Os rostos marcados pela dor enchiam-se de lágrimas a todo o instante e as mãos de vários bombeiros agarravam com força o caixão, incapazes de dizerem o último adeus ao chefe Fernando Reis. O bombeiro da corporação da Aguda, em Gaia, que morreu na segunda-feira num acidente durante o transporte de uma doente, foi ontem a enterrar no cemitério de Serzedo, numa cerimónia que contou com centenas de pessoas.



"Temos de ser fortes, temos de aguentar e honrar o chefe", dizia uma bombeira da Aguda, que tentava reconfortar um colega lavado em lágrimas.

Corporações de todo o País, elementos da GNR, da autarquia e até o secretário de Estado da Administração Interna, Filipe Lobo d'Ávila, estiveram no adeus ao chefe Reis. Emocionados, todos lembravam com saudade o bombeiro e frisavam que aquele morreu tal como viveu: a servir os outros.

"Era um homem muito bom, com um coração enorme.
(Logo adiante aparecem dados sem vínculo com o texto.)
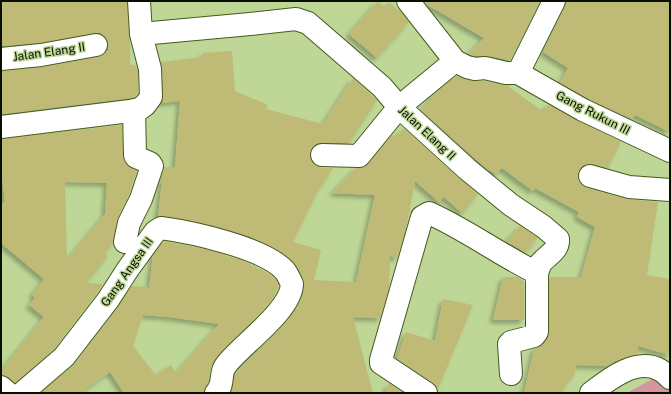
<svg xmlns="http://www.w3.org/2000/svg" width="671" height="394" font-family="'Public Sans',sans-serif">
	<defs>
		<filter id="shadow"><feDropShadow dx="-3.5" dy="3.5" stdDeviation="2" flood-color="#0004"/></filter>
	</defs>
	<rect width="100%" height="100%" fill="#bed796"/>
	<!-- green -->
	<path fill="#d496a3" d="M656 377 670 386V393H627Z"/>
	<!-- building -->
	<path fill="#bfbb76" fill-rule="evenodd" filter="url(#shadow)" d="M1 1H127L130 41V65H136L138 71V93L134 98H131L1 114V71L43 67 98 57 104 54 108 50V43L105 37 101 33H94L39 43 1 46Z
		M378 1 384 7 389 2 403 14 409 22 377 58 349 34Z
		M424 1H540L510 60 488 56H476L468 54 484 38 426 4Z
		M566 1H670V132L635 115 632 119 589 99 560 83 568 68 543 52 565 7Z
		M232 51 235 91 268 105 266 109 323 124 353 78 377 100 349 143H322L316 144 311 149 310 154 311 161 315 165 322 168H333L318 191 293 242 321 250 314 280 356 282 375 195 332 193 356 168 364 167 368 164 392 135 396 137 404 128 459 178 478 194 462 213 444 197 439 202 415 181 406 229 397 258 390 256 389 288 380 318 353 317 373 393H231L236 373 274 335 294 311 302 297 304 287 303 279 293 262 281 252 266 244 249 236 211 225 176 218 163 216 158 217 162 181 159 185 164 167H175L180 101 162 103 163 97 161 62 203 57V53Z
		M457 76 472 81H484L510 86 509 87 544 112 548 104 578 121 621 142 608 168 593 164H587L582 167 578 172V179L581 184 587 188 626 199 658 202 647 275 670 279V355L638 346V354L615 361 607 366 576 365 574 377H571L562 393H524L534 349 544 344 549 332 550 277H581L595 227 577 217 579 212 535 188 533 191 502 168 496 174 487 169 421 110 432 98 431 97Z
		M122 125 124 160 131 168 137 171 129 194 117 220 113 243 105 253 108 256 86 283 103 284 55 348 15 383 9 377 1 375V371L44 317 29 305 35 298 32 295 44 279 1 243V206L5 201 1 171V139ZM65 182 107 183 105 214 67 260Z
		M520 226 538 238 525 252 506 241Z
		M164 241 205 249 241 260 268 273 276 280 279 285 273 298 265 308 216 358 211 367 209 382 204 393H124L110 372 80 393H41L74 365 118 308 132 286 147 287 149 289 153 256ZM143 315 169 317 219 324 176 373 171 365 156 375 133 346Z
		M503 277H517L524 281V320H493Z
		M443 299 473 305 438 389 433 383 397 359 406 332 435 341Z
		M389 383 403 393H385Z"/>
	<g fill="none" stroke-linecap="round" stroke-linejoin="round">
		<defs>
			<path id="minor" d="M408 1 455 61
				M141 34 250 24 296 19 308 23 382 87 399 107 467 169 511 205 544 227 558 239C559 251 547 255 540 264 539 267 538 271 537 273V332L534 336 511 342 509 344 511 374
				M1 59 41 55 96 45
				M518 73 554 1
				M1 127 138 110 145 105 151 97 150 69 141 34 139 1
				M322 155 359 156 399 107 455 61 467 67 475 69 485 68 506 73H518L583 110 670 151
				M590 176 629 187 670 190
				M125 242 129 223 141 199 152 166 150 163 136 157 135 155 134 110
				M1 387 8 393
				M22 393 64 357 108 300 128 269 155 232 161 228C191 232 265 248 285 271 288 275 290 280 292 284 291 311 242 344 226 365 219 373 225 384 216 393
				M426 393 381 363V360L422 217 429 213C467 230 500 255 537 273
				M591 393C609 379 637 357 660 370 664 372 667 375 670 378"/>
		</defs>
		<!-- minor casing -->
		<use href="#minor" stroke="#465a1d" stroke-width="24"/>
		<!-- minor -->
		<use href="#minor" stroke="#fff" stroke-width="22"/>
	</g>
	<g text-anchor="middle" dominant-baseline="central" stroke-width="3" stroke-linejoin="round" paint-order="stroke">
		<!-- street labels -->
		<g font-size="12" fill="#091000" stroke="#bed796">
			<text transform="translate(49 52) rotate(-8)">Jalan Elang II</text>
			<text transform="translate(593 113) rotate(27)">Gang Rukun III</text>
			<text transform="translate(427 133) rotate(43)">Jalan Elang II</text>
			<text transform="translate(127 272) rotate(-55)">Gang Angsa III</text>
		</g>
	</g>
	<!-- border -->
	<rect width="671" height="394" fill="none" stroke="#091000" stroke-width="4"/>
</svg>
Marcou todos os que o conheceram", dizia um outro bombeiro, entre lágrimas.

Susana Reis, filha do chefe Fernando Reis e também ela bombeira, gritava desesperada ao ver o caixão descer à terra. "Meu pai, não vás embora, por favor. Não merecias este fim, ainda tinhas tanto para viver", exclamava a jovem.

Diogo Matos, o colega de Fernando que ficou ferido no acidente, continua internado em estado muito crítico na Unidade de Cuidados Intensivos do Hospital de S. João, no Porto. O prognóstico é reservado.